SELECTION
+ + + + + + +

Summary
noting that the Ninth Circuit "has held that 9(b) prevents plaintiffs from lumping defendants together for purposes of fraud allegations
Summary of this case from Moorer v. Stemgenex Med. Grp., Inc.Opinion
No. C 12-03959
06-11-2013
ORDER DENYING
MOTION FOR LEAVE
TO FILE SECOND
AMENDED COMPLAINT
INTRODUCTION
In this putative class action arising out of self-directed IRAs, the immediate question is whether to grant leave to file a second amended complaint. This follows an order which dismissed the first amended complaint for failure to comply with Rules 8 and 9(b) and lack of plausibility. For the reasons explained below, the motion is D ENIED.
STATEMENT
Plaintiffs invested in self-directed IRAs administered by defendants. Self-directed IRAs allow for a broader and riskier set of permissible investments than is permitted under traditional IRAs. As the investors, plaintiffs chose to invest in businesses that turned out to be Ponzi schemes. The Ponzi operators were not named in the complaint. Instead, plaintiffs contended and continue to contend that defendants, as account administrators, knew about the fraudulent schemes and helped hide them from plaintiffs.

+ + + + + + +

ITEMS
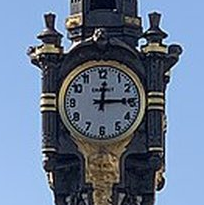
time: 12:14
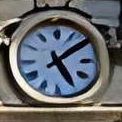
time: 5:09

+ + + + + + +

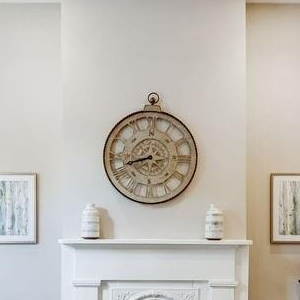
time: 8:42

+ + + + + + +

TASKS TO CARRY OUT
**a.** According to the court order, on what grounds was the first amended complaint dismissed?
**b.** Do these statements agree with the court order? (i) The complaint named the Ponzi operators. (ii) Self-directed IRAs allow riskier investments than traditional IRAs. (iii) Plaintiffs contend that defendants knew about the fraudulent schemes. For each, answer yes or no and quote the words from the order that decide it.
**c.** Continue the court order on self-directed IRAs from where it ends.

ANSWERS BELOW
**a.** It was dismissed for failure to comply with Rules 8 and 9(b) and for lack of plausibility.

**b.**
(i) No: "The Ponzi operators were not named in the complaint."
(ii) Yes: "Self-directed IRAs allow for a broader and riskier set of permissible investments than is permitted under traditional IRAs."
(iii) Yes: "defendants, as account administrators, knew about the fraudulent schemes and helped hide them from plaintiffs."

**c.**
An order dated April 1, 2013, dismissed plaintiffs' entire first amended complaint because it lacked the specificity required for claims of fraud under Rules 8 and 9(b) and it failed to state a plausible claim of fraud under Rule 12(b)(6) (Dkt. No. 113). The April 1 order held that the pleading (1) inadequately pleaded the element of knowledge for intentional fraud; (2) inadequately pleaded the element of reliance for intentional fraud; and (3) improperly grouped defendants together for purposes of their fraud allegations (id. at 7-9). The order dismissed the remaining claims because each sounded in fraud. Plaintiffs' claims of conversion, elder abuse, violation of Dodd-Frank, and negligent misrepresentation were also dismissed on separate grounds.
In order to cure these deficiencies, plaintiffs were allowed to seek leave to amend to: (1) specify when defendants received customer complaints about the investments and detail the extent to which defendants had knowledge of the fraudsters' activities; (2) "set forth the language, particulars, and effective date of the duty [to perform fair market valuations of the accounts] and append the letters to the complaint that purport to bind defendants" (id. at 7-8); and (3) specify "the role of each defendant in the alleged fraudulent scheme," citing Swartz v. KPMG LLP, 476 F.3d 756, 765 (9th Cir. 2007).
Plaintiffs now move for leave to file a second amended complaint (Dkt. No. 118). Defendants filed an opposition claiming (1) undue delay; (2) bad faith or dilatory motive on the part of the movant; (3) repeated failure to cure deficiencies by amendments previously allowed; and (4) undue prejudice to the opposing party by virtue of allowance of the amendment and futility of amendment (Dkt. No. 123 at 6). For reasons set forth below, plaintiffs' motion is DENIED.
ANALYSIS
In opposition are interposed undue delay, bad faith, undue prejudice, and futility.
1. UNDUE DELAY.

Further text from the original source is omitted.